I am attempting to optimize a very large query that has a particularly bad join condition. I have reduced the larger query down to two tables to illustrate the negative behavior I am seeing.
CREATE TABLE #test1 (Id1 INT, Id2 NVARCHAR(256))
CREATE CLUSTERED INDEX PK_test1 ON #test1 (Id1, Id2)
-- Sample (1, "a|b|c|d")
CREATE TABLE #test2 (Id1 INT, Id2 NVARCHAR(256))
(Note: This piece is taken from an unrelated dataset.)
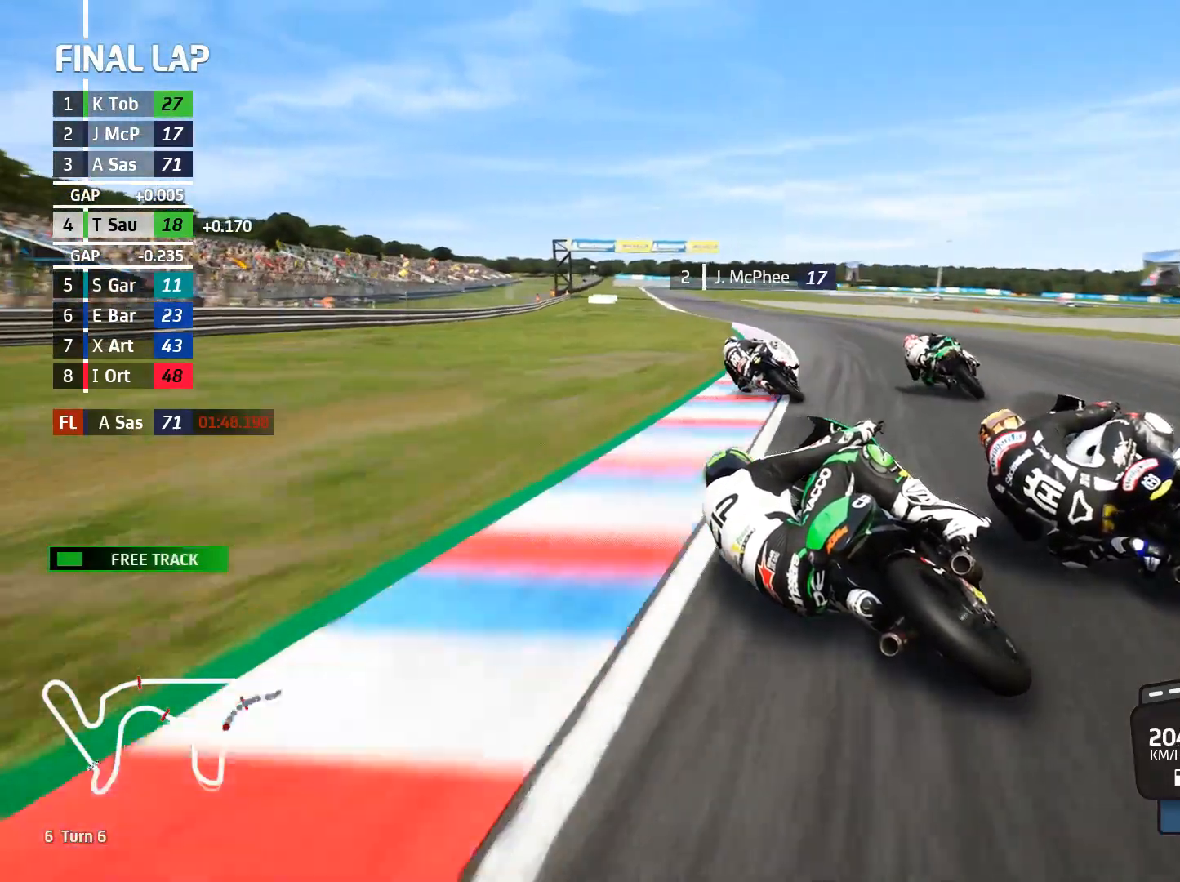
{"buttons": ["R2"], "left_stick": "up-left", "events": []}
CREATE CLUSTERED INDEX PK_test2 ON #test2 (Id1, Id2)
-- Sample (1, "a|b")
The join I am attempting to optimize is a postfix match (query hints added to emulate the join order as these are a part of a much larger query).
DECLARE @id INT = 1
SELECT *
FROM #test1 t1
INNER [HASH] JOIN #test2 t2 ON t1.Id1 = t2.Id1
AND t1.Id2 LIKE t2.Id2 + '%'
-- This condition is the one that is causing issues
-- WHERE t1.Id1 = @id
OPTION (FORCE ORDER)
Without the where clause, the join is able to use the HASH join hint:
However with the where clause the optimizer is unable to build that query instead decides to do this:
Substantially reducing the performance of the query.
As the where condition is reducing the data sets from both tables, I would have expected it to be strictly better, however it is completely changing the seek. It also prevents the join from being a hash or merge join, and it is not clear at all why that would be the case as it should just be reducing the search space for both tables.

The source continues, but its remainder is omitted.